Copy the data exactly; pictures stay out of the copy.

[Stored dataset items]
★ ★ ★

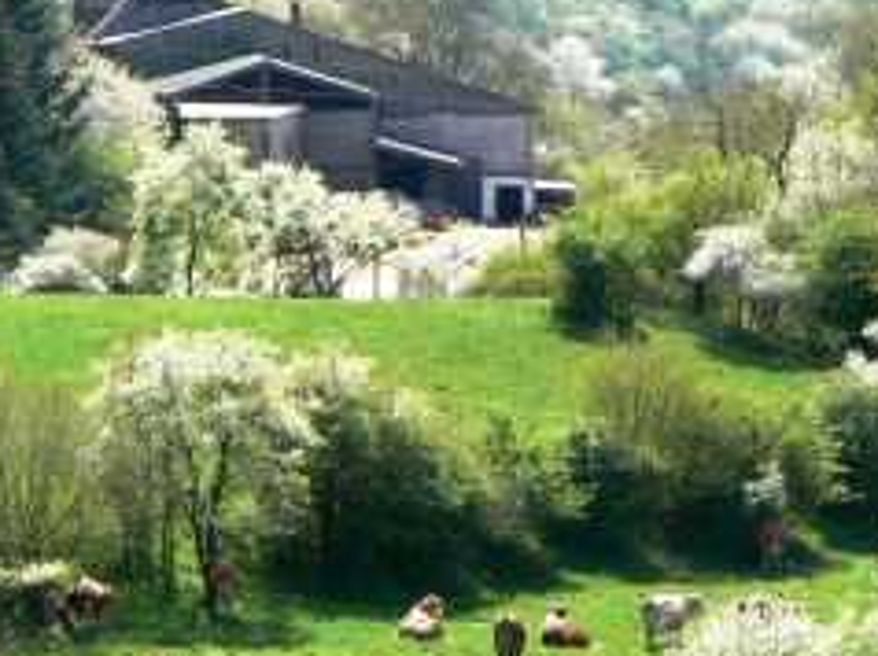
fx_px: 8438
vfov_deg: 4.5
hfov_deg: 6.0
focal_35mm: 333
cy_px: 350
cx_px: 398
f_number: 5.6
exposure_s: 1/125
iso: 80
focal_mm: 32.9
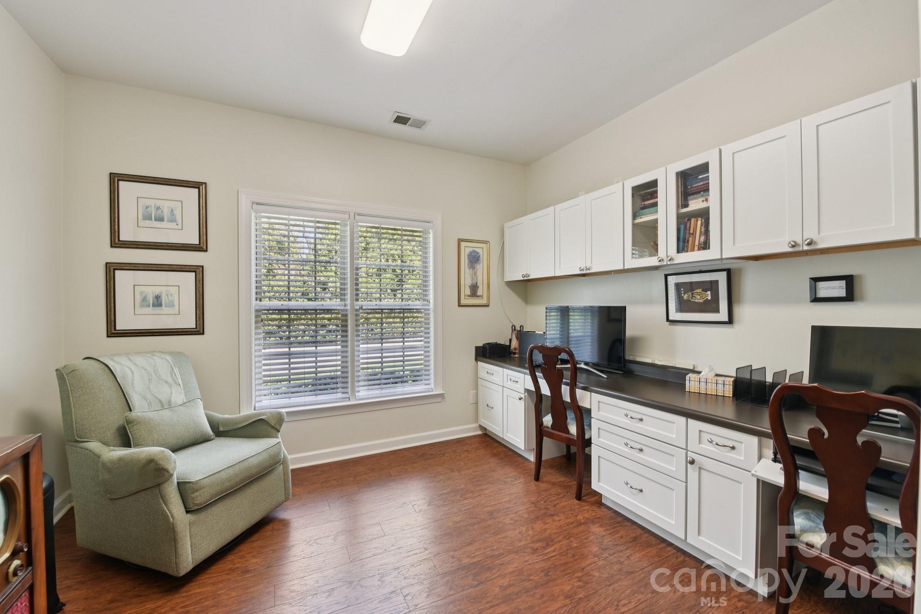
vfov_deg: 81.2
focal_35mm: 14
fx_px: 358
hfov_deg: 104.3
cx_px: 460
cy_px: 307
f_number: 8
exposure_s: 1/20
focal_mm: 14
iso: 200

★ ★ ★

**Answer area**
fx_px: 8438
vfov_deg: 4.5
hfov_deg: 6.0
focal_35mm: 333
cy_px: 350
cx_px: 398
f_number: 5.6
exposure_s: 1/125
iso: 80
focal_mm: 32.9
vfov_deg: 81.2
focal_35mm: 14
fx_px: 358
hfov_deg: 104.3
cx_px: 460
cy_px: 307
f_number: 8
exposure_s: 1/20
focal_mm: 14
iso: 200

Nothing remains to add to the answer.